- **What you will do**:
1. Condense the paragraph of the VVPAT passage that begins "In the initial phase of VVPAT implementation" into two shorter sentences, keeping its main facts.
2. List every line of the records that contains the string "interview", matching case exactly.

- **Passage**:
···
Furthermore, there are administrative steps that prevent EVMs from being stolen and tampered with. The introduction of the VVPAT adds another layer of accountability to the electoral process. The recount rules out any EVM tampering, despite the safeguards, through an “insider fraud” by EC officials or EVM manufacturers.
What problems have been encountered?
In the initial phase of VVPAT implementation in the Lok Sabha by-elections in States such as Uttar Pradesh, Bihar and Maharashtra and the Assembly election in Karnataka, there was a high rate of failure of VVPAT machines due to manufacturing glitches. In the Lok Sabha by-elections in 2017, the rate of VVPAT replacement, owing to glitches, was more than 15%, higher than the acceptable rates of failure (1-2%).
In Karnataka, the failure and replacement rate was 4.3%. Coincidentally, the failure rate of the EVM unit (excluding the VVPAT) was very low. These glitches also caused severe disruptions to polling.
To account for failure rates, the EC has tried to provide back-up machines to allow for swift replacement. The EC admitted later that the machines had high failure rates owing to hardware issues that occurred during the transport of EVMs and their exposure to extreme weather conditions. It sought to correct these problems by repairing components related to the printing spool of the VVPAT machines.
The deployment of many corrected machines in the Assembly elections held recently in Madhya Pradesh, Rajasthan and Chhattisgarh resulted in much reduced replacement rates (close to 2.5% in Madhya Pradesh and 1.9% in Chhattisgarh). This suggests that the EC is relatively better prepared to handle VVPAT-related glitches in the upcoming Lok Sabha election, where the VVPATs will be deployed in nearly 10.5 lakh polling stations nationwide.
Is the current rate of VVPAT recounts enough?
Political parties, primarily of the Opposition, have demanded a greater VVPAT recount than the one booth per Assembly/Lok Sabha constituency rule that is now in place. The EC responded to a plea by the Opposition parties in the Supreme Court that there was a need for 50% VVPAT recount, saying such an exercise would delay the counting by six days.
···
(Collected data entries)
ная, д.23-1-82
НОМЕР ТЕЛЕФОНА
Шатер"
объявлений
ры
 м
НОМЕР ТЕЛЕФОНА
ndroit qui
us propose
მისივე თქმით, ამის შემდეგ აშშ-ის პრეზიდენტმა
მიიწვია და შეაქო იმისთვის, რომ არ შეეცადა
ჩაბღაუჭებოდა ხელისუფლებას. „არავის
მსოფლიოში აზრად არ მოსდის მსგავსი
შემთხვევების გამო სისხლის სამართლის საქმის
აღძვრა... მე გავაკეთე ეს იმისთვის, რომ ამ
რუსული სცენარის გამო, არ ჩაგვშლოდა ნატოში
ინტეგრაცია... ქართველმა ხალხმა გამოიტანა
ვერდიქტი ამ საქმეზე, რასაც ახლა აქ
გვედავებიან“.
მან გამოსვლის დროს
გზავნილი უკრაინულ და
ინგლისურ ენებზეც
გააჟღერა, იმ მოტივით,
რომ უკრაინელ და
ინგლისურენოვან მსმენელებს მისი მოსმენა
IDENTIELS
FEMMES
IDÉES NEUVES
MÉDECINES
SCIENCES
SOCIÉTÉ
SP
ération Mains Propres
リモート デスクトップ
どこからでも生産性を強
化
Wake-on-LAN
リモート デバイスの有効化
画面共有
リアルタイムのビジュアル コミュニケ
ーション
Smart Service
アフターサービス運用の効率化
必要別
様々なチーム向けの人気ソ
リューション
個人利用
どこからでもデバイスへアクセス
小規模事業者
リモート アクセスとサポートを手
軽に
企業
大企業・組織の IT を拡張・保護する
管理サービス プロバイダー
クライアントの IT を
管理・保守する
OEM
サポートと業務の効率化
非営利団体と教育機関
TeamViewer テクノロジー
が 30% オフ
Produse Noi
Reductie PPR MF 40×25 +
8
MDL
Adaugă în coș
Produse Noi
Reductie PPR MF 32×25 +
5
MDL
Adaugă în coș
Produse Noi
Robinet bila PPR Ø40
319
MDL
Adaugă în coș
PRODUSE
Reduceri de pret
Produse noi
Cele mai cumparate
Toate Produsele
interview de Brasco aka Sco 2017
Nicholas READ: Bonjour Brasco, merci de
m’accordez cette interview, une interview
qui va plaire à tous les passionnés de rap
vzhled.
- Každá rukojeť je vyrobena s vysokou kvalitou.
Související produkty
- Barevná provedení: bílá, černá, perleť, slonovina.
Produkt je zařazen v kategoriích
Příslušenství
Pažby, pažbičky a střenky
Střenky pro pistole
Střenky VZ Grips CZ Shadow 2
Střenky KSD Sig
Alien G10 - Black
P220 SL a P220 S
···
- **Answers to the exercise**:
1. Early VVPAT use in Lok Sabha by-elections in Uttar Pradesh, Bihar and Maharashtra and in the Karnataka Assembly election saw many machines fail from manufacturing glitches. In the 2017 Lok Sabha by-elections, glitches forced the replacement of over 15% of VVPATs, above the acceptable failure rate of 1-2%.

2.
interview de Brasco aka Sco 2017
m’accordez cette interview, une interview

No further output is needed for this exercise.